+++ Text section +++

Heather Habgood - Creative Bug

Heather Habgood – Creative Bug

Heather Habgood, Sole Proprietor/President, Creative Bug

Heather is best known as the dynamic owner of Creative Bug (established in 2006) in Beamsville.

She is a Dalhousie MBA Grad with a broad scope of experience in corporate, nonprofit and small business environments. She loves being immersed in her community and building diverse and interactive programs for people of all ages and abilities.

Heather thrives on new opportunities to learn and develop skills and abilities while firmly being committed to meeting her goals.

Heather’s passion for her work brings joy, skills, confidence, opportunities to grow and have fun to all who participate in her unique programs. This same passion has been shared with many organizations through her volunteer work including Heart & Stroke, YWCA and Girl Guides of Canada.

How do you define community leadership?

For me, community leadership is all about bringing a group of people together. Finding ways to include those who are hesitant and and work together to highlight each individual’s strengths. True community is achieved after a group has worked and celebrated together.

“True community is achieved after a group has worked and celebrated together.”

Why are you personally motivated to explore community leadership?

Learning more about community leadership in Niagara is important to me as it is my community that holds me up and supports my work and our family. I would like to be a part of helping others see the awesome potential we hold as human beings while creating community.

What, in your view, is the most significant issue/opportunity facing our community? Why?

+++ Extracted records +++

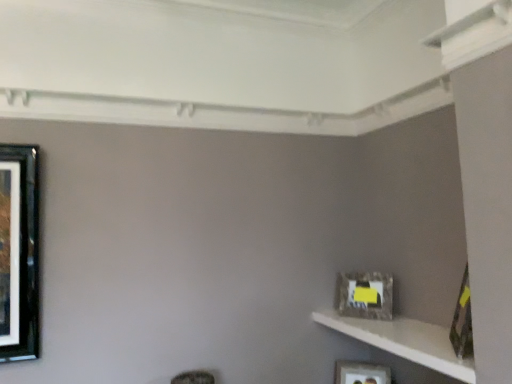
The width and height of the screenshot is (512, 384). What do you see at coordinates (364, 295) in the screenshot?
I see `matte gray frame at right, the 2th picture frame from the bottom` at bounding box center [364, 295].

Measure the distance between point (444,354) and camera.

They are 5.64 feet apart.

Locate an element on the screen. This screenshot has height=384, width=512. white textured shelf at lower right is located at coordinates (404, 341).

The image size is (512, 384). Describe the element at coordinates (361, 373) in the screenshot. I see `matte black picture frame at lower right, which is the third picture frame from front to back` at that location.

At what (x,y) coordinates should I click in order to perform the action: click on matte gray frame at right, placed as the 2th picture frame when sorted from front to back. Please return your answer as a coordinate pair (x, y). Image resolution: width=512 pixels, height=384 pixels. Looking at the image, I should click on (364, 295).

Does camouflage-patterned frame at right, which is the third picture frame in bottom-to-top order, lie in front of matte black picture frame at lower right, which is the third picture frame from front to back?

Yes, camouflage-patterned frame at right, which is the third picture frame in bottom-to-top order, is closer to the viewer.

Who is shorter, camouflage-patterned frame at right, which is counted as the first picture frame, starting from the top, or matte black picture frame at lower right, the 1th picture frame in the bottom-to-top sequence?

With less height is matte black picture frame at lower right, the 1th picture frame in the bottom-to-top sequence.

Is camouflage-patterned frame at right, placed as the third picture frame when sorted from back to front, surrounding matte black picture frame at lower right, acting as the third picture frame starting from the top?

Definitely not — matte black picture frame at lower right, acting as the third picture frame starting from the top, is not inside camouflage-patterned frame at right, placed as the third picture frame when sorted from back to front.

Can you confirm if matte gray frame at right, the 2th picture frame from the bottom, is shorter than camouflage-patterned frame at right, the 1th picture frame when ordered from front to back?

Indeed, matte gray frame at right, the 2th picture frame from the bottom, has a lesser height compared to camouflage-patterned frame at right, the 1th picture frame when ordered from front to back.

Between matte gray frame at right, which is the 2th picture frame from back to front, and camouflage-patterned frame at right, which is the third picture frame in bottom-to-top order, which one is positioned in front?

camouflage-patterned frame at right, which is the third picture frame in bottom-to-top order, is closer to the camera.

How different are the orientations of matte gray frame at right, placed as the 2th picture frame when sorted from front to back, and camouflage-patterned frame at right, placed as the third picture frame when sorted from back to front, in degrees?

matte gray frame at right, placed as the 2th picture frame when sorted from front to back, and camouflage-patterned frame at right, placed as the third picture frame when sorted from back to front, are facing 74.7 degrees away from each other.

From a real-world perspective, is matte gray frame at right, placed as the 2th picture frame when sorted from front to back, positioned above or below camouflage-patterned frame at right, placed as the third picture frame when sorted from back to front?

Clearly, from a real-world perspective, matte gray frame at right, placed as the 2th picture frame when sorted from front to back, is below camouflage-patterned frame at right, placed as the third picture frame when sorted from back to front.

Can you confirm if camouflage-patterned frame at right, the 1th picture frame when ordered from front to back, is shorter than white textured shelf at lower right?

Incorrect, the height of camouflage-patterned frame at right, the 1th picture frame when ordered from front to back, does not fall short of that of white textured shelf at lower right.

From a real-world perspective, relative to white textured shelf at lower right, is camouflage-patterned frame at right, placed as the third picture frame when sorted from back to front, vertically above or below?

Clearly, from a real-world perspective, camouflage-patterned frame at right, placed as the third picture frame when sorted from back to front, is above white textured shelf at lower right.

Is camouflage-patterned frame at right, which is counted as the first picture frame, starting from the top, with white textured shelf at lower right?

camouflage-patterned frame at right, which is counted as the first picture frame, starting from the top, and white textured shelf at lower right are not in contact.

Which object is further away from the camera, camouflage-patterned frame at right, which is counted as the first picture frame, starting from the top, or white textured shelf at lower right?

camouflage-patterned frame at right, which is counted as the first picture frame, starting from the top, is behind.

Based on their sizes in the image, would you say matte black picture frame at lower right, the 1th picture frame in the bottom-to-top sequence, is bigger or smaller than white textured shelf at lower right?

In the image, matte black picture frame at lower right, the 1th picture frame in the bottom-to-top sequence, appears to be smaller than white textured shelf at lower right.

How different are the orientations of matte black picture frame at lower right, acting as the third picture frame starting from the top, and white textured shelf at lower right in degrees?

42.9 degrees.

+++

*Given exercise 1:* Write out the part of the Heather Habgood profile above that opens with the words containing "How do you define" and closes with "our community? Why?".
*Given exercise 2:* Put this sentence from the Heather Habgood profile into Spanish: "True community is achieved after a group has worked and celebrated together."
*Given exercise 3:* Carry on the Heather Habgood profile from the point where it stops.

*Exercise output 1:*
How do you define community leadership?

For me, community leadership is all about bringing a group of people together. Finding ways to include those who are hesitant and and work together to highlight each individual’s strengths. True community is achieved after a group has worked and celebrated together.

“True community is achieved after a group has worked and celebrated together.”

Why are you personally motivated to explore community leadership?

Learning more about community leadership in Niagara is important to me as it is my community that holds me up and supports my work and our family. I would like to be a part of helping others see the awesome potential we hold as human beings while creating community.

What, in your view, is the most significant issue/opportunity facing our community? Why?

*Exercise output 2:* La verdadera comunidad se logra después de que un grupo ha trabajado y celebrado junto.

*Exercise output 3:*
I believe that there is a significant opportunity to help our community be more aware of the importance of being a community. Slowing down and seeing those around us, even just a moment can make a difference in our day. What if we could demonstrate how easy it is to be kind, to be relevant to one another simply by holding open a door, leaving behind a message or sharing a coffee.

How would you go about tackling this issue?

With our focus on our e-communities and e-lives we have lost track of those standing right in front of us. I am overwhelmed by the opportunities however, I would like to explore the idea of working to bring people together. Wouldn’t it be something if we took the opportunity to be plugged into the people who surround us, rather than our electronic lives? My favourite part of living on a main street in a small town is how community can just happen. Recently a couple of NRP Officers on bicycles stopped by and took the time to chat with participants in a program that I was running. It was such a thrill for everyone because we connected and we learned from one another.

In your view, what’s the most important attribute of a leader?

The most important attribute of a leader is take on the role of a learner. I believe that the most effective way to lead is not by promoting my own ideas but by drawing ideas out of the group and facilitating the group such that they will realize their goals as a community.

What individual attributes do you hope to develop or expand upon?

While I am an experienced facilitator, I sometimes find myself withdrawing when I am participating rather than facilitating. I am working on balancing my experience as a participator and as a facilitator as there is an opportunity to learn more about being part of a community by holding multiple roles.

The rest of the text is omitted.